=== Your task ===
Below are some records; output exactly the lines from the line with "a declarat acesta." to the line with "ță. Astfel, statul", both ends kept, and nothing more.

=== Information shown ===
━━━━━━━━━━━━━━━━

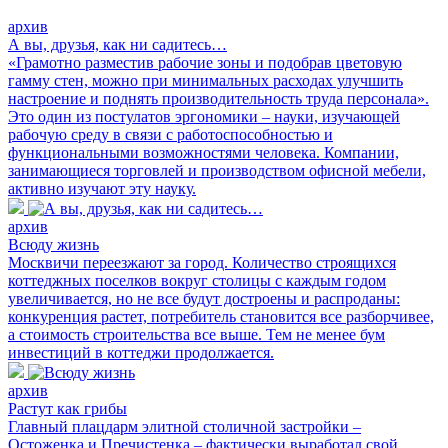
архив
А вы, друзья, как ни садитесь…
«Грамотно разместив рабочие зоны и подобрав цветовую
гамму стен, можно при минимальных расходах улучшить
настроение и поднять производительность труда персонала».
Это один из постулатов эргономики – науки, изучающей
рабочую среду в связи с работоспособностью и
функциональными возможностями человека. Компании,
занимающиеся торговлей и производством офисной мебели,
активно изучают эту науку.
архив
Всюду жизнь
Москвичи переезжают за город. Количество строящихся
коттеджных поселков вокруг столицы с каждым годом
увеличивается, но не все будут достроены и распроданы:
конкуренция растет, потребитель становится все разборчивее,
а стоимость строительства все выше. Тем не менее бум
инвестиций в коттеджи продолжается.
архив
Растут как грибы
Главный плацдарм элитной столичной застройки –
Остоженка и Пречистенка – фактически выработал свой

━━━━━━━━━━━━━━━━

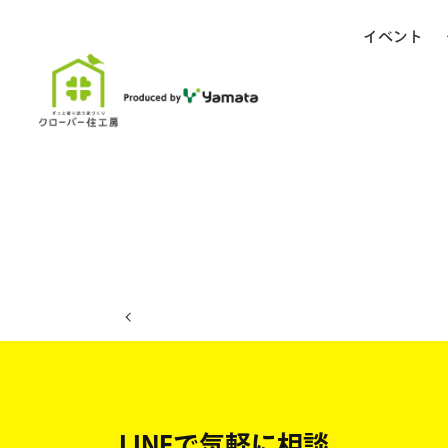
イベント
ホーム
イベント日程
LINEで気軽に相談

━━━━━━━━━━━━━━━━

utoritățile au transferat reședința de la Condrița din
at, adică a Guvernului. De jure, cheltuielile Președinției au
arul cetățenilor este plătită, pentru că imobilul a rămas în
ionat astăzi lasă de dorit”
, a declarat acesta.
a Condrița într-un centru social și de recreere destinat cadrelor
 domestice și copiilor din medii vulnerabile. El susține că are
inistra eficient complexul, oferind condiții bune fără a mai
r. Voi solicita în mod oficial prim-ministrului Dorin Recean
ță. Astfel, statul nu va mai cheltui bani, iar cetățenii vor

━━━━━━━━━━━━━━━━

=== Answer for this exercise ===
, a declarat acesta.
a Condrița într-un centru social și de recreere destinat cadrelor
 domestice și copiilor din medii vulnerabile. El susține că are
inistra eficient complexul, oferind condiții bune fără a mai
r. Voi solicita în mod oficial prim-ministrului Dorin Recean
ță. Astfel, statul nu va mai cheltui bani, iar cetățenii vor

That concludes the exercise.